TEXT BLOCK:
As of 2008, the population was 48.1% male and 51.9% female. The population was made up of 229 Swiss men (42.4% of the population) and 31 (5.7%) non-Swiss men. There were 252 Swiss women (46.7%) and 28 (5.2%) non-Swiss women. Of the population in the municipality, 190 or about 38.9% were born in Collonges and lived there in 2000. There were 133 or 27.3% who were born in the same canton, while 78 or 16.0% were born somewhere else in Switzerland, and 77 or 15.8% were born outside of Switzerland.

As of 2000, children and teenagers (0–19 years old) make up 24.4% of the population, while adults (20–64 years old) make up 60.2% and seniors (over 64 years old) make up 15.4%.

As of 2000, there were 179 people who were single and never married in the municipality. There were 253 married individuals, 31 widows or widowers and 25 individuals who are divorced.

As of 2000, there were 198 private households in the municipality, and an average of 2.4 persons per household. There were 56 households that consist of only one person and 10 households with five or more people. In 2000, a total of 183 apartments (77.5% of the total) were permanently occupied, while 42 apartments (17.8%) were seasonally occupied and 11 apartments (4.7%) were empty.

The historical population is given in the following chart:

==Politics==
In the 2007 federal election the most popular party was the FDP which received 37.87% of the vote. The next three most popular parties were the CVP (28.39%), the SP (15.35%) and the SVP (11.79%). In the federal election, a total of 289 votes were cast, and the voter turnout was 68.8%.

In the 2009 Conseil d'État/Staatsrat election a total of 248 votes were cast, of which 15 or about 6.0% were invalid. The voter participation was 60.6%, which is much more than the cantonal average of 54.67%. In the 2007 Swiss Council of States election a total of 284 votes were cast, of which 13 or about 4.6% were invalid. The voter participation was 67.6%, which is much more than the cantonal average of 59.88%.

RECORDS:
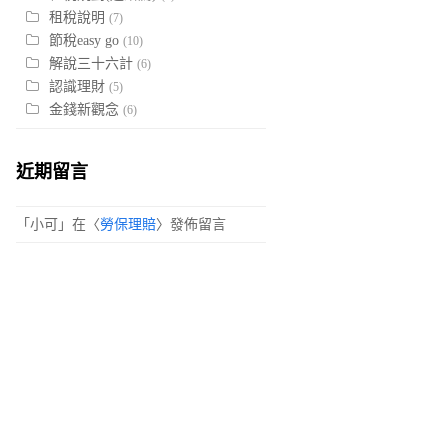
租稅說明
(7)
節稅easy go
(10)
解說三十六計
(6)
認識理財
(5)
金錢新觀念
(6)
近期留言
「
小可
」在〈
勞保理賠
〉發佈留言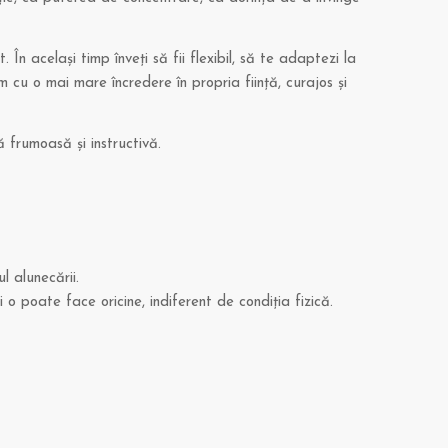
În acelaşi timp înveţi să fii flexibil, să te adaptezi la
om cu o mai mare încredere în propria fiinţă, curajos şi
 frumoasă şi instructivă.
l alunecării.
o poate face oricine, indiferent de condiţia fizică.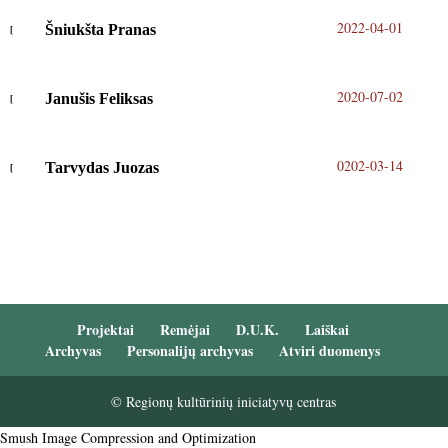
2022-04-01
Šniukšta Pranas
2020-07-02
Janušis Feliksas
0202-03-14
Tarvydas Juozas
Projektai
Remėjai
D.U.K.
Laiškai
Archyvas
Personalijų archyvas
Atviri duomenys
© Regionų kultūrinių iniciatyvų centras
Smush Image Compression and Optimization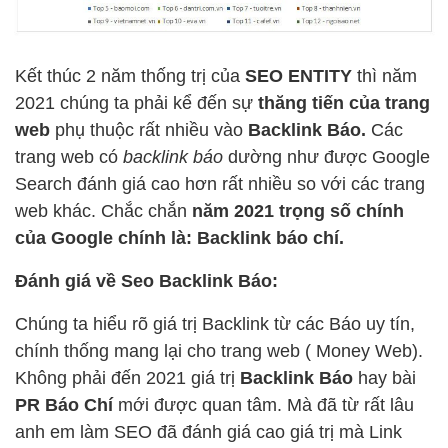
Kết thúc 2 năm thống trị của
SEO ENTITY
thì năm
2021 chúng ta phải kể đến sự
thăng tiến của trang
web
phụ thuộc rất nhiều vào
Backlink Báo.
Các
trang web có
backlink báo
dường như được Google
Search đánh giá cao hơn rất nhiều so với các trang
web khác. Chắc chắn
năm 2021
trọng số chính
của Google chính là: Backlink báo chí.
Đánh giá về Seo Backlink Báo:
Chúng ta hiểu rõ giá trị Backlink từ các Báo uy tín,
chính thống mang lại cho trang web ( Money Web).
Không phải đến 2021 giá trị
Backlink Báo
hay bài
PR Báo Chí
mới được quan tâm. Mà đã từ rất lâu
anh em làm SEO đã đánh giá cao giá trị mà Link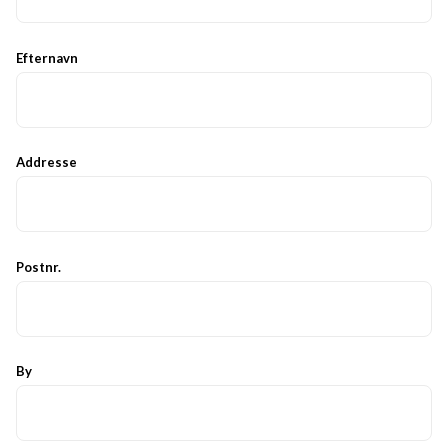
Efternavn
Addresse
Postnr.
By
--
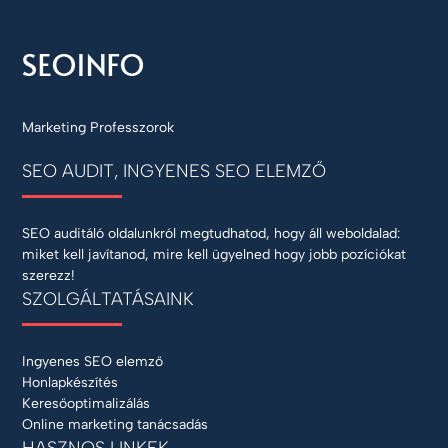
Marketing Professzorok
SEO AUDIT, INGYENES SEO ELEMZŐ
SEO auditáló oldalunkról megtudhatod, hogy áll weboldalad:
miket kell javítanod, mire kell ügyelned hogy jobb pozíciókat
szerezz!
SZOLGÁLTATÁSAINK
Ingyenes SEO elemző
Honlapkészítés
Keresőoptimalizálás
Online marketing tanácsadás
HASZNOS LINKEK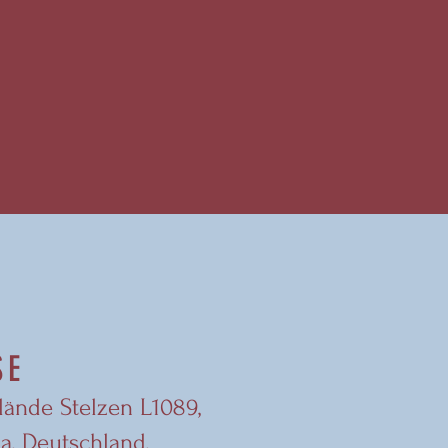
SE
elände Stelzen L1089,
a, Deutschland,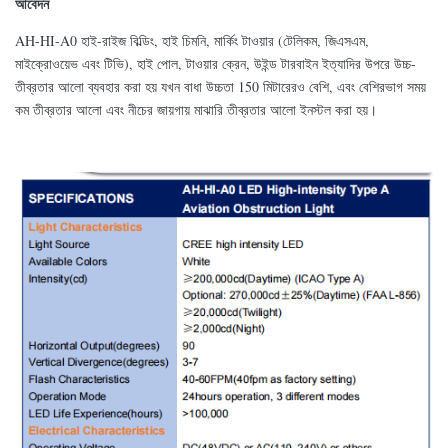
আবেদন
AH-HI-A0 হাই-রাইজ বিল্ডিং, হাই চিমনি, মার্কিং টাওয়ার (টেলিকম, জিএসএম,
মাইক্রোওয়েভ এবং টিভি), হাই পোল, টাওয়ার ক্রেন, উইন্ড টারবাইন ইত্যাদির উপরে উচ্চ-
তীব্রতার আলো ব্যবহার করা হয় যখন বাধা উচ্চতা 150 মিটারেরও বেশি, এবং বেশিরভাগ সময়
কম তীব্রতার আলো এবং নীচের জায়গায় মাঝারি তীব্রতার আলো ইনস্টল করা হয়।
--
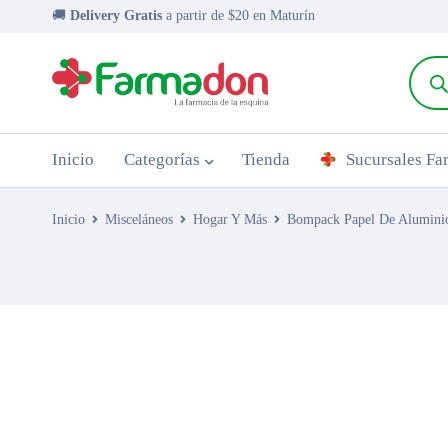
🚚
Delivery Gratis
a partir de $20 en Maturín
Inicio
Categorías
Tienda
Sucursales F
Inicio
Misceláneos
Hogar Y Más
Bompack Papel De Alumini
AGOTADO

PROBLEMS TO SOLVE:
1. Rewrite the paragraph beginning "As of 2000, there were 198 private households" from the text on Collonges above as a concise bulleted list that keeps its main figures.
2. According to the text on Collonges above, what was the voter turnout in the 2007 federal election?

SOLUTIONS BELOW:
1.
- Private households (2000): 198, with an average of 2.4 persons per household
- One-person households: 56
- Households with five or more people: 10
- Apartments (2000):
  - 183 permanently occupied (77.5%)
  - 42 seasonally occupied (17.8%)
  - 11 empty (4.7%)

2. The voter turnout was 68.8%.